(Plain-text document sources)
####################

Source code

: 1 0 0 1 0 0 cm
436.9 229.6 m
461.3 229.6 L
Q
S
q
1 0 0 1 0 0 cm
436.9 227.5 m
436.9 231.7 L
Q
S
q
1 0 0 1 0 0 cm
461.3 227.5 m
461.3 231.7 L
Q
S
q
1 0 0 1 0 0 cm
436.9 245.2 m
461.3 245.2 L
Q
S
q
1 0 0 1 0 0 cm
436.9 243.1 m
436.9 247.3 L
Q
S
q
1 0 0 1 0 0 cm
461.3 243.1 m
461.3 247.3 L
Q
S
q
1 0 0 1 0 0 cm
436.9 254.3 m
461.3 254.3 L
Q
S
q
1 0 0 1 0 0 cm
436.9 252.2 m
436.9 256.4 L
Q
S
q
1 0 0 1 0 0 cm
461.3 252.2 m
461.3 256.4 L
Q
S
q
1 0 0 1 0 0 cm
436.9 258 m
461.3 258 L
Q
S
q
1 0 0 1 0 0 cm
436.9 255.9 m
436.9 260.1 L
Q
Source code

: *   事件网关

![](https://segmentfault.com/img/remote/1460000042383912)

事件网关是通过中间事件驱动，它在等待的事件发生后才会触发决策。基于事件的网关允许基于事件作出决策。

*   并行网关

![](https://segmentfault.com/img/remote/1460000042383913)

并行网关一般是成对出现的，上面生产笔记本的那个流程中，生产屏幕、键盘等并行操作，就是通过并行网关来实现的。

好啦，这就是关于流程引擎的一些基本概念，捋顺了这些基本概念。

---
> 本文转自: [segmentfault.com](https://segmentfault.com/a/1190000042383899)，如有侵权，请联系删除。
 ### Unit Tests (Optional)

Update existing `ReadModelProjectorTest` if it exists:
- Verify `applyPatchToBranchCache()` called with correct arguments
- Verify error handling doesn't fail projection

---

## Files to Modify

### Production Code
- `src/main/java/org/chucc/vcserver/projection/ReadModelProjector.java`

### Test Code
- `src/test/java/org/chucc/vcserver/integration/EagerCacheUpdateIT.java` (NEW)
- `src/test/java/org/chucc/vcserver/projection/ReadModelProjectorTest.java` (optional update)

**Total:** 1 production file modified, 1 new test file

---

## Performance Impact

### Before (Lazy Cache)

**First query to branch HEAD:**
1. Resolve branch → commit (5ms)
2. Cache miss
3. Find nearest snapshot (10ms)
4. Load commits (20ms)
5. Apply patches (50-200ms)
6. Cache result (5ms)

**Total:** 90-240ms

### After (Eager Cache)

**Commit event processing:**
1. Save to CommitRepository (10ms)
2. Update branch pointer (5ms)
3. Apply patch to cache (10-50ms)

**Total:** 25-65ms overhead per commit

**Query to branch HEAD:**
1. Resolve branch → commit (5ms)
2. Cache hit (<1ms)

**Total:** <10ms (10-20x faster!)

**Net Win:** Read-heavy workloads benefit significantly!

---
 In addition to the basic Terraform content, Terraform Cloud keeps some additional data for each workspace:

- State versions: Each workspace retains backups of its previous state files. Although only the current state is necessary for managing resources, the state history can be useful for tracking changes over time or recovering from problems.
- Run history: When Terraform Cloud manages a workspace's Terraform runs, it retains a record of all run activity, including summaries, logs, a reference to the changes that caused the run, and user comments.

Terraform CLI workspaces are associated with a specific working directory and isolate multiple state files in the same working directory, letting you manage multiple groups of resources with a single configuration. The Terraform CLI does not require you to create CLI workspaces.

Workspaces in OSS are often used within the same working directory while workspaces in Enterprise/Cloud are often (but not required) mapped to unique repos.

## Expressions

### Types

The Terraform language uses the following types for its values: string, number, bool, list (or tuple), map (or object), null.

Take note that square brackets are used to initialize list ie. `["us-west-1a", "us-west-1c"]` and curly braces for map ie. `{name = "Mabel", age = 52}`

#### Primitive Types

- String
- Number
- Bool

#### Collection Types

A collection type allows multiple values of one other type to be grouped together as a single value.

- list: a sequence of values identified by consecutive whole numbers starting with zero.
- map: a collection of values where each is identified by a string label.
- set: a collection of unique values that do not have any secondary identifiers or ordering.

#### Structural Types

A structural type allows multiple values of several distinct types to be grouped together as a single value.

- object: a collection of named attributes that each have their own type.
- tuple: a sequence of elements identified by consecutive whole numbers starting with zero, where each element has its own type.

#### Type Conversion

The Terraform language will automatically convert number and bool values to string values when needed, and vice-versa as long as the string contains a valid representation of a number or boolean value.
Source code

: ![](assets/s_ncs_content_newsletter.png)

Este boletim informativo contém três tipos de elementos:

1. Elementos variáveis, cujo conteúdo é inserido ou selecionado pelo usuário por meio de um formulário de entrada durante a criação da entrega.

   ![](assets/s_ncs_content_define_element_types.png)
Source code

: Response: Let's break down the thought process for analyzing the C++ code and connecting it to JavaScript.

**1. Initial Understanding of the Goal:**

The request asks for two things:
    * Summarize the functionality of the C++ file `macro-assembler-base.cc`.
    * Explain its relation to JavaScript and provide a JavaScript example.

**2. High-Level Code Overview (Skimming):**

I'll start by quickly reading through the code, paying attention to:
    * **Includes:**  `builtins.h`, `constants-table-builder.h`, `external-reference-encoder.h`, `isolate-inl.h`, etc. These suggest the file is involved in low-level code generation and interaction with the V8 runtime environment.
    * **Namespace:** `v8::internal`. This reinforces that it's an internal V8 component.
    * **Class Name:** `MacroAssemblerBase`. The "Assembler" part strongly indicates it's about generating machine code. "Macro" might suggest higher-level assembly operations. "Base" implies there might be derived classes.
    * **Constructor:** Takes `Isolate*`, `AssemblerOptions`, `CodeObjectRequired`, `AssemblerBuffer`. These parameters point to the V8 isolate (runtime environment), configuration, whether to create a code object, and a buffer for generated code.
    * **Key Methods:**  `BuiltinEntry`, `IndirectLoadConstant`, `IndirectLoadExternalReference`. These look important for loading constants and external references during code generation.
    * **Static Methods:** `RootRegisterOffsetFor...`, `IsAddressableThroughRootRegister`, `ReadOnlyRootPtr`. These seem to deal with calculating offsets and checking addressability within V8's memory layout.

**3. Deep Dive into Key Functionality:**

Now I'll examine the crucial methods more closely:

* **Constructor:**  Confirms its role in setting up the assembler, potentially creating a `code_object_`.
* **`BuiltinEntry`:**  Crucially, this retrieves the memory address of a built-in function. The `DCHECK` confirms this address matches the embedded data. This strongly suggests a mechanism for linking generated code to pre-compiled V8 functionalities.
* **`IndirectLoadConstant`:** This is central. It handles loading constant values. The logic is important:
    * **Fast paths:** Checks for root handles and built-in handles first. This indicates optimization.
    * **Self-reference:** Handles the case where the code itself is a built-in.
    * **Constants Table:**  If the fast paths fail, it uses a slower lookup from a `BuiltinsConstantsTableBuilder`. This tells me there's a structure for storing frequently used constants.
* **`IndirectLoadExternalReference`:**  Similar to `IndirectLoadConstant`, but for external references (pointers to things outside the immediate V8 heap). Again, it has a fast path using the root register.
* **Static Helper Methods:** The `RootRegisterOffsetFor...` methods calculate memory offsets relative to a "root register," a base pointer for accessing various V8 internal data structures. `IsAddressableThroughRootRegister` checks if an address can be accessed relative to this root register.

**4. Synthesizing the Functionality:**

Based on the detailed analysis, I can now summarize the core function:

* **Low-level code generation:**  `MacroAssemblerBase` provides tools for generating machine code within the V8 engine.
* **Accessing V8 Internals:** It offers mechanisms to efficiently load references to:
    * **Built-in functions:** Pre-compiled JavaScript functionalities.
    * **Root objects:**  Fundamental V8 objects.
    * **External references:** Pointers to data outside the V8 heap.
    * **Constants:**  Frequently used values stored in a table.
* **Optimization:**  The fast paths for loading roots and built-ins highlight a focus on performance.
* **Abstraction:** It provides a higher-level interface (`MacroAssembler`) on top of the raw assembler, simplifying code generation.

####################

Reproduce without changes every line of the material from the line containing "Este boletim informativo" down to the line containing "it to JavaScript.", with both of those lines included.

§ **Response to the task**:
Este boletim informativo contém três tipos de elementos:

1. Elementos variáveis, cujo conteúdo é inserido ou selecionado pelo usuário por meio de um formulário de entrada durante a criação da entrega.

   ![](assets/s_ncs_content_define_element_types.png)
Source code

: Response: Let's break down the thought process for analyzing the C++ code and connecting it to JavaScript.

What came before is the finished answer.